I feel there's been some creative stagnation in documentaries in recent years. Many seem too focused on pushing their own agendas with obnoxious hosts, or are simply advertisements created by a group of individuals attempting to promote, again, an agenda or a business/industry of some sort.
This is a problem that's always evident in the space of documentaries, where talent isn't required to make a documentary, nor is it required to get it seen in the age of instant digital media. That isn't to say that documentaries are now all terrible, but that the truly good ones that focus on telling the many stories of history, life, and culture are becoming few and far between.
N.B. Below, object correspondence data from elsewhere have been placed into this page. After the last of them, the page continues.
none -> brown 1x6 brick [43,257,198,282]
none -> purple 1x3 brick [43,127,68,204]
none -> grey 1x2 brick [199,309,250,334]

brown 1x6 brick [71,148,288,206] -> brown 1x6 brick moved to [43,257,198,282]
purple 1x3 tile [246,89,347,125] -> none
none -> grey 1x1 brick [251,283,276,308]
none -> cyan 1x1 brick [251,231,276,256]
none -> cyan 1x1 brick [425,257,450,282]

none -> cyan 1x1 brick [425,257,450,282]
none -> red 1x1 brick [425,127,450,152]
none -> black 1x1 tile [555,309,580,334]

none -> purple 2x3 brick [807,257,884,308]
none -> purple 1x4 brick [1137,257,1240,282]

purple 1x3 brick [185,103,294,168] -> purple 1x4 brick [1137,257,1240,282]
Another blow to the documentary space is audience. In an age of growing costs, filmmaking requires a lot of preparation, time, and money to create something. Money isn't everything, but there's a plethora of costs that follow filmmakers in their quests to tell stories. Making that money back is often unlikely, where documentaries sit at film festivals and rarely reach an audience outside of them after.
How To with John Wilson
How To with John Wilson is unlike any other documentary series you've seen before. It has a seemingly nonexistent production budget and features what sound like the ramblings and filmings of a madman in the city of New York, filled with people with madness significantly higher. Our narrator roams through the city's streets, filming each and every possible event, person, or object. These images are for the most part without context, but context is later stitched together alongside the clips through the use of narration and metaphors.
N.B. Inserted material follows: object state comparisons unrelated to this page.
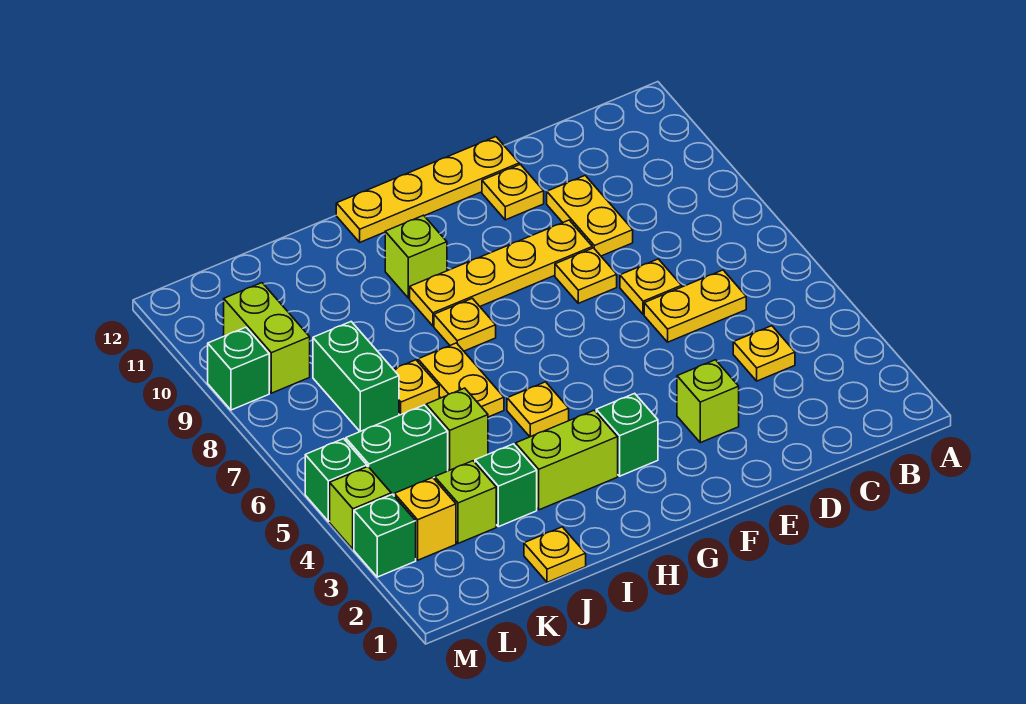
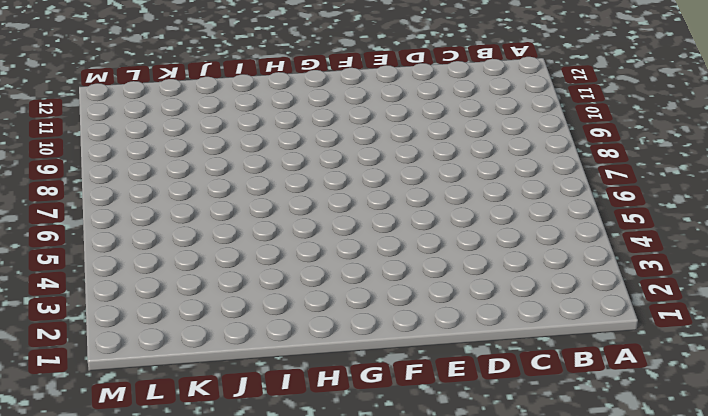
none -> yellow 1x1 plate [733,326,795,381]
none -> yellow 1x2 plate [644,270,746,342]
none -> yellow 1x1 plate [620,259,682,314]

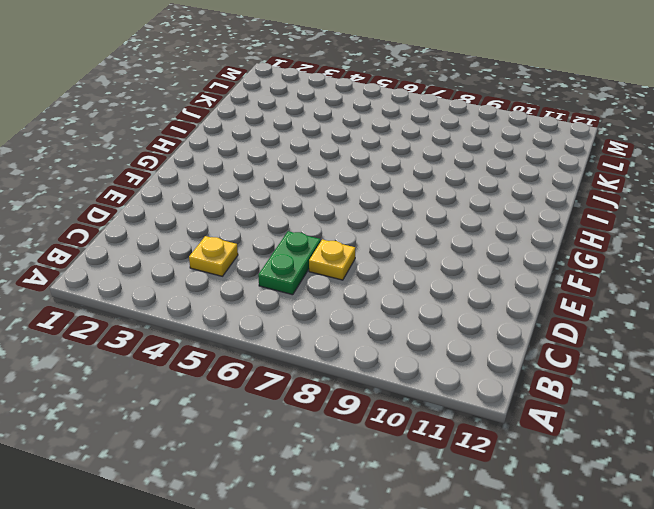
green 1x2 plate [258,231,321,295] -> yellow 1x2 plate [644,270,746,342]
none -> yellow 1x2 plate [547,176,633,256]
none -> lime 1x1 brick [677,360,739,443]
none -> yellow 1x1 plate [555,248,617,303]

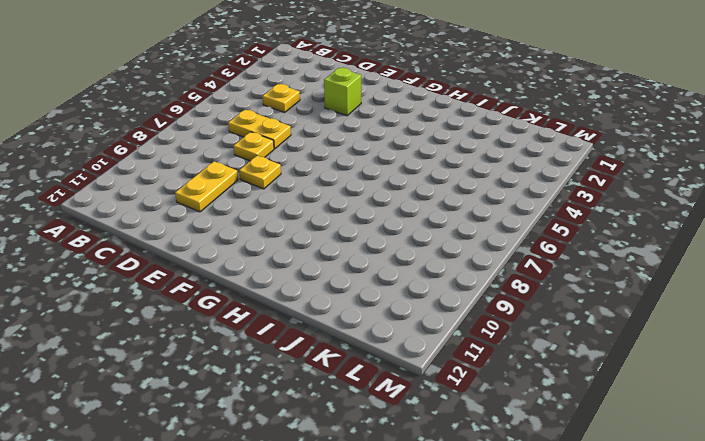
none -> yellow 1x4 plate [410,220,592,326]
none -> yellow 1x1 plate [482,164,544,220]
none -> yellow 1x4 plate [336,137,519,242]

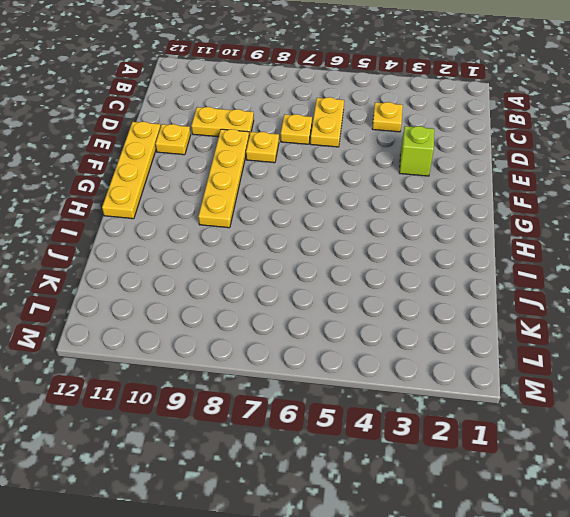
none -> green 1x1 brick [596,393,658,476]
none -> lime 1x2 brick [516,410,618,510]
none -> yellow 1x1 plate [507,382,569,437]

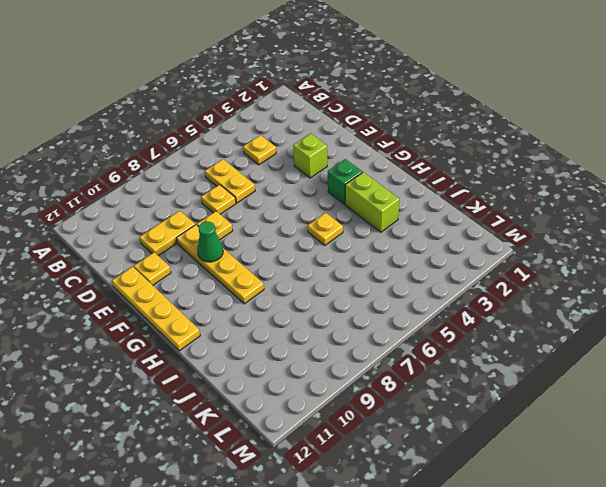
green 1x1 cone [197,222,223,262] -> none
none -> yellow 1x1 plate [434,298,496,351]
none -> lime 1x1 brick [385,215,447,298]
none -> yellow 1x2 plate [418,343,504,417]

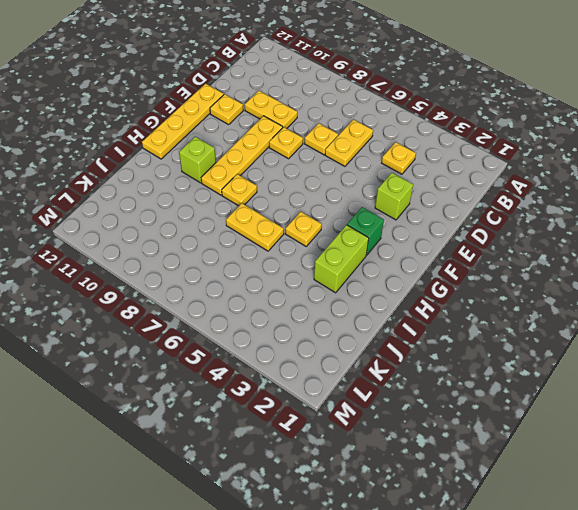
none -> yellow 1x1 plate [524,527,586,582]
none -> green 1x1 brick [475,444,537,527]
none -> lime 1x1 brick [426,388,488,470]

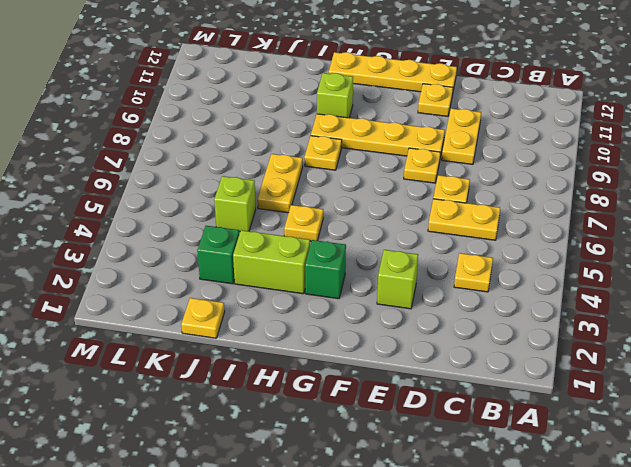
none -> yellow 1x1 plate [393,360,439,415]
none -> lime 1x1 brick [435,461,496,543]
none -> green 1x2 brick [345,405,448,495]

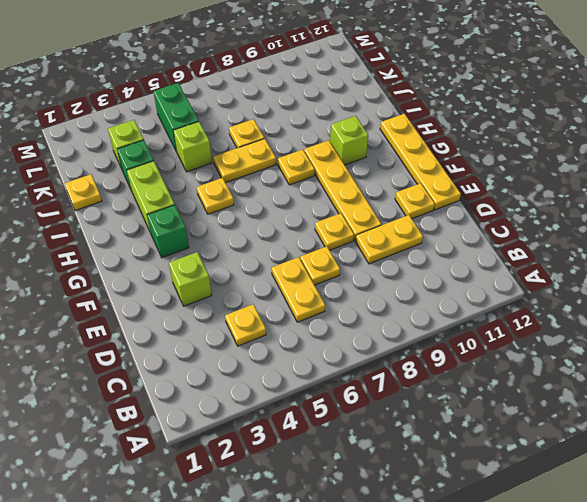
none -> green 1x2 brick [313,322,399,431]
none -> yellow 1x1 brick [394,478,456,560]
none -> lime 1x2 brick [224,283,310,393]

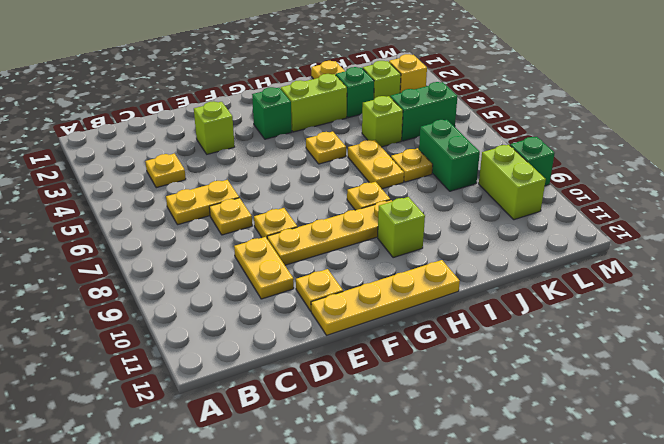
none -> green 1x1 brick [354,494,416,577]
none -> lime 1x1 brick [330,467,391,549]
none -> green 1x1 brick [305,439,367,521]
Within each episode sits a particular theme. An aspect of life that can be often matched with either inconvenience or complexity. Where as a society we collectively experience these issues and aren't quite sure how to address them. These episodes feature attempts to find answers, but through the events and people John Wilson finds within the city, sometimes these people lead to his travels outside of the city and revealing of a web of additional complexities and issues that people have found in life; this even features some rather peculiar events and people that are trying to also find their own answers in life through unconventional means.
This style of documentary filmmaking seems as authentic to the world of documentaries as it possibly could be, and while there's sometimes some narration or agenda that's displayed in the way the episodes are filmed and edited, it feels incredibly natural. It shows our society for what it is: a facade. It shows the many ways we strive for the assumption that we're sophisticated beings, but even in the cities filled with the most wealth and seriousness in terms of corporatism, everything is in fact very, very stupid.
A man and a camera
Some of the best documentaries I've seen have been ones in which the host(s) are mostly silent, or the camera is simply a present member with no opinions, simply observing and having a particular world unfold to it. Ones where we feel as if we are in fact present. How To with John Wilson perfectly provides this feeling. You can very much tell that the documentary is simply a man and his camera roaming through the streets, meeting total strangers and discussing life with them. He briefly asks them questions, but these only ever seem to be questions that amplify the topic at hand, where they encourage the person being interviewed to either elaborate or provide their own thoughts on the topic.
John Wilson's questions are engaging, but heavily amplify the random clips of the streets he's accumulated over time to connect the topic to the video. His use of visual metaphors and narration are what allow for comedic elements to slip into the episodes and ensures things aren't too serious. The humour breaks up the attempt to discover answers in life by showing it all in a light-hearted manner, where nothing is really that important or serious, where even figuring out how to split the bill can be a ridiculous, silly event.
It's rare for a documentary to feel as if it isn't trying to sell you something. As if it has no specific agenda. It's incredibly refreshing to see something that just documents life the way the show does. It has you wanting more and more of it as each episode passes, as you see roughly 25 minutes of footage zoom by. Fortunately, there is a second season that is airing now, but I am finding myself really wanting a third season already.
Showing life for what it really is
Society hides behind the mask that it holds sophistication and that there's a set of rules forever set in place and implemented that allow for us to live in the best ways we believe we can, with the structure supposedly remaining fair for all. We all know that this isn't the case, and John Wilson uses sarcasm thought-provoking questions to pursue this.
In a city like New York, with such a large number of people living in such close proximity, this must be more evident than ever. Where each person is an individual with their own thoughts and lifestyles within the same concrete jungle. This level of individualism is mostly overlooked in our day-to-day jobs, where we pretend to be smarter or open with those around us. In a place where competition among its people must be intense, it must be very easy to quickly forget about who you really are.
For a documentary that's both comedic and a series of clips of random events throughout each day, these are the thoughts How To with John Wilson leaves you with. Thoughts that take a look at ourselves as individuals, as being with strengths and weaknesses, with desires and problems that are both private and public. There's truly nothing quite like this documentary, and I don't think there truly can be, given its formula is so specific to John Wilson's own thoughts and style. Without him, it simply wouldn't work.